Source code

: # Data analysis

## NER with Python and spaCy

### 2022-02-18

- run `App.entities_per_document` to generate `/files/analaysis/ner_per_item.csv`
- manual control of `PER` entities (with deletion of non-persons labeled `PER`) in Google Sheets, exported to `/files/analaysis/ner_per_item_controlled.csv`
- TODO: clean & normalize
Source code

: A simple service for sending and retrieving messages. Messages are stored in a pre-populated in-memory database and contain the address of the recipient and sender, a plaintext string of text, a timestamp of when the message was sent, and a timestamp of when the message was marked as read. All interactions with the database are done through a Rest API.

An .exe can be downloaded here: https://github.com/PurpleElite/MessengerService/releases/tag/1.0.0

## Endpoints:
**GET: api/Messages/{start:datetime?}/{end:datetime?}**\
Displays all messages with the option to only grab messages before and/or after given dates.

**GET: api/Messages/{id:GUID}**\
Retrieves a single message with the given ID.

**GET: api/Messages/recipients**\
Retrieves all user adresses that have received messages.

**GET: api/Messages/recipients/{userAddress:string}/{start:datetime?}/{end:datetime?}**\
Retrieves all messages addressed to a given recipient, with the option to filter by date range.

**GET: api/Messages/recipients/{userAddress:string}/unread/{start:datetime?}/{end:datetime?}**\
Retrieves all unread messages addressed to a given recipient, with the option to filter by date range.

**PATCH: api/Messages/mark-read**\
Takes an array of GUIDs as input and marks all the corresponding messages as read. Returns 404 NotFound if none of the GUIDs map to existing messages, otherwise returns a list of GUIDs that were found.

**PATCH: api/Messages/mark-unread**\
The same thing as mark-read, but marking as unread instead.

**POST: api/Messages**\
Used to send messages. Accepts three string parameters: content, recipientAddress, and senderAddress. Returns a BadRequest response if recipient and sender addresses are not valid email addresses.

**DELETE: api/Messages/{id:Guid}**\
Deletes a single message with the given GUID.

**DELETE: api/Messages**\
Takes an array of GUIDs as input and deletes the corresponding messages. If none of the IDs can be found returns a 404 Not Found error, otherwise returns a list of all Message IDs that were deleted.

——————————

▶ [REQUIRED WORK]: The expected output is every record, repeated exactly.

▶ [WRITTEN REPLY]:
Source code

: # Data analysis

## NER with Python and spaCy

### 2022-02-18

- run `App.entities_per_document` to generate `/files/analaysis/ner_per_item.csv`
- manual control of `PER` entities (with deletion of non-persons labeled `PER`) in Google Sheets, exported to `/files/analaysis/ner_per_item_controlled.csv`
- TODO: clean & normalize
Source code

: A simple service for sending and retrieving messages. Messages are stored in a pre-populated in-memory database and contain the address of the recipient and sender, a plaintext string of text, a timestamp of when the message was sent, and a timestamp of when the message was marked as read. All interactions with the database are done through a Rest API.

An .exe can be downloaded here: https://github.com/PurpleElite/MessengerService/releases/tag/1.0.0

## Endpoints:
**GET: api/Messages/{start:datetime?}/{end:datetime?}**\
Displays all messages with the option to only grab messages before and/or after given dates.

**GET: api/Messages/{id:GUID}**\
Retrieves a single message with the given ID.

**GET: api/Messages/recipients**\
Retrieves all user adresses that have received messages.

**GET: api/Messages/recipients/{userAddress:string}/{start:datetime?}/{end:datetime?}**\
Retrieves all messages addressed to a given recipient, with the option to filter by date range.

**GET: api/Messages/recipients/{userAddress:string}/unread/{start:datetime?}/{end:datetime?}**\
Retrieves all unread messages addressed to a given recipient, with the option to filter by date range.

**PATCH: api/Messages/mark-read**\
Takes an array of GUIDs as input and marks all the corresponding messages as read. Returns 404 NotFound if none of the GUIDs map to existing messages, otherwise returns a list of GUIDs that were found.

**PATCH: api/Messages/mark-unread**\
The same thing as mark-read, but marking as unread instead.

**POST: api/Messages**\
Used to send messages. Accepts three string parameters: content, recipientAddress, and senderAddress. Returns a BadRequest response if recipient and sender addresses are not valid email addresses.

**DELETE: api/Messages/{id:Guid}**\
Deletes a single message with the given GUID.

**DELETE: api/Messages**\
Takes an array of GUIDs as input and deletes the corresponding messages. If none of the IDs can be found returns a 404 Not Found error, otherwise returns a list of all Message IDs that were deleted.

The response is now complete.